Legal partnership to enhance Africa’s negotiating power

KIGALI - President Paul Kagame has said that the newly created partnership between the Pan African Lawyers Union (PALU) and the African Legal Support Facility (ALSF) of the African Development Bank (AfDB), will enhance the continent’s position when negotiating international commercial contracts.

Saturday, February 12, 2011
President Kagame shares a light moment with the AfDB president, Dr Donald Kaberuka (L), PALU President, Akere Muna ( Second left) and Vincent Karangwa (R ) from the

KIGALI - President Paul Kagame has said that the newly created partnership between the Pan African Lawyers Union (PALU) and the African Legal Support Facility (ALSF) of the African Development Bank (AfDB), will enhance the continent’s position when negotiating international commercial contracts.

The President was speaking at the launch of the PALU-ALSF Capacity Building Project, that will build the capacity of lawyers in both the private and public sector, to enable them undertake complex international commercial contracts and  negotiations, as well as take on creditor litigation.

"This initiative has been needed for quite a long time now, because the existing capacity gap among African legal practitioners to negotiate complex international commercial transactions is a well known fact,” President Kagame said.

The President Kagame the project as a "bold and important” decision that will enable the African continent handle "unscrupulous” deals that have robbed Africans of  millions of dollars, due to lack of negotiating power.

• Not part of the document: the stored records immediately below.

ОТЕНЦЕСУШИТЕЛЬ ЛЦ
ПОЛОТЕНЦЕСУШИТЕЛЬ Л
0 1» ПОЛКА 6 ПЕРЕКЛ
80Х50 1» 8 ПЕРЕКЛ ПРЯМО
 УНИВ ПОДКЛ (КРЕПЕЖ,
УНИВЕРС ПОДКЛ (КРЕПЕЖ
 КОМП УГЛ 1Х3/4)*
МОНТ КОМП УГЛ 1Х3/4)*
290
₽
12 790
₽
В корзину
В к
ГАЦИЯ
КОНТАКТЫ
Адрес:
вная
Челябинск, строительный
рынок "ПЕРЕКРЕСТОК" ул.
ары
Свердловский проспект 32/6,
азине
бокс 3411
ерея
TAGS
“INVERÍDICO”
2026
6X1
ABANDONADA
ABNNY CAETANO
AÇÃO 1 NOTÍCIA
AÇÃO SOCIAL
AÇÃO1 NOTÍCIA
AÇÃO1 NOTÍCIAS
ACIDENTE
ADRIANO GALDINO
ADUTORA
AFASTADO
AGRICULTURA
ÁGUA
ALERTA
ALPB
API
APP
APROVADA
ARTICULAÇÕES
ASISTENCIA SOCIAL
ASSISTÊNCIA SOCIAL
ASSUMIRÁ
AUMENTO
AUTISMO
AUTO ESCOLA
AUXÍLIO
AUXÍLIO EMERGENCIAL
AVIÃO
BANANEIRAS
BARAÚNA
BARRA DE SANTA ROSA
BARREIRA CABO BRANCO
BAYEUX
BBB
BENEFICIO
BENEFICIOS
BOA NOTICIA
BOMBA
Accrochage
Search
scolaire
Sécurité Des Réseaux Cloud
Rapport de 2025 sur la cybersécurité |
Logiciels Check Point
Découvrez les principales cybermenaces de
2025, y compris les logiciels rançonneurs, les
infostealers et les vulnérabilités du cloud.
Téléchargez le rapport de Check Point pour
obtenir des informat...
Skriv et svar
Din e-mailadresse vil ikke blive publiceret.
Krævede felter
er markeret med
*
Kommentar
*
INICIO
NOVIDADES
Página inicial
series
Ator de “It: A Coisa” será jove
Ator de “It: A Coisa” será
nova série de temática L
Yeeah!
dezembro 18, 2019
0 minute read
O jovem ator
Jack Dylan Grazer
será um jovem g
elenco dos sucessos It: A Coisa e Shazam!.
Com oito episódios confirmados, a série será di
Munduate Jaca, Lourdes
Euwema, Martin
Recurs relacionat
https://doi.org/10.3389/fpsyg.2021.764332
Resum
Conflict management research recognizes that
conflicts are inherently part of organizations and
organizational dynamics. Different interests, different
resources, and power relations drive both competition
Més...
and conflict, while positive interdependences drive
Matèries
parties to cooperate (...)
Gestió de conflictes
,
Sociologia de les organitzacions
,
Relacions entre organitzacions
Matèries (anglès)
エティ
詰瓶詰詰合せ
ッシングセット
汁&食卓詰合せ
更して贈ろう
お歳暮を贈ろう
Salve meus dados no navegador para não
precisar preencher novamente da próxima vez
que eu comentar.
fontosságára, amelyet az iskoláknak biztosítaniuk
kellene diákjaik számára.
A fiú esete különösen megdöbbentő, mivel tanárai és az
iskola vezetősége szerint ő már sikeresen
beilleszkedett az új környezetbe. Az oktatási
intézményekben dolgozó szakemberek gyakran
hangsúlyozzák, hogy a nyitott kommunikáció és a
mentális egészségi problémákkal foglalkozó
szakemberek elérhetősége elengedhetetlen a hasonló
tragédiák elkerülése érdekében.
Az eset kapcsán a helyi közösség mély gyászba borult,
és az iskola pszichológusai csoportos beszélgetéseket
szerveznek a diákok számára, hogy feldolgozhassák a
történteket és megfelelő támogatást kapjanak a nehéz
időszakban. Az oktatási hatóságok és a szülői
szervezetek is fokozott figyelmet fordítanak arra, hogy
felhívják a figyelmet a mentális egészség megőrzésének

"This is most evident in the field of commercial law where, for far too long, the lack of sophistication in our legal practice has robbed Africans of significant rightful returns of investment.”

The President noted that the number of cases and amount of financial resources African countries have lost in litigations instituted by unscrupulous investors and illegitimate creditors, are "staggering”.

"It is estimated that in the year 2008, about US$1.5bn worth of lawsuits were pending in 11 of the poorest countries in the world, including those from Africa,” Kagame said

"These cases have often been filed by vulture funds. The losses incurred have exposed major weaknesses in negotiating international commercial contracts and handling litigations that arise from them.”

President Kagame pointed out that with good legal advice and support, the project will help the continent enter into international commercial agreements, especially in large scale public-private partnership contracts, for the development and exploitation of resources.

The President cited, mining, energy, infrastructure development and agriculture as some of the areas that will benefit from the initiative.

"We must create a fair balance and avoid situations where the weak remain perpetually so and the strong continue to have the upper hand,” Kagame said.

"The playing field must be levelled for African countries, international investors and creditors alike. To do this, we must built confidence in our legal systems and force accountability in them,”

The President added that most of the contracts between donors and developing countries are referred to as "standard form” contracts which would leave African countries with little room for manoeuvre, a practice that will now come to an end with the new initiative.

"The returns will be guaranteed,” President Kagame said, adding that arbitration won’t be set in far away capitals - as it was - but rather in Africa.

The AfBD President Dr. Donald Kaberuka reminded the lawyers that their profession is very vital today, both in Africa and at the global level, with the global economic landscape changing by the day.

He told the lawyers that their profession is strategic in today’s globalized economy, and they have the tools and techniques to ensure a degree of stability and predictability into the system.

"As one looks back at the "near death” experience of the global economy in the last two and a half years, with hindsight, we now know what went wrong,” Kaberuka said.

"You have heard it all before. The key lesson to be drawn is that all professions, including yours, must maintain high professional and ethical standards, as well as pay much greater attention to the welfare of society.”

The AfDB president advised the body to build systemic stability though principles including regulation, supervision, sanctions and resolutions as the guiding principles.

He emphasised the urgent need to deal with the problem of "vulture funds” -  entities that seek to make profit, by buying up debt on the secondary market, at rock bottom prices, and then litigating against the debtor for inflated sums at the expense of the country.

The President of PALU, Akere Muna said that the project will involve, among other things, building the capacity of both public and private sector legal counsels in complex international commercial and contractual negotiations, and also complex international commercial litigation.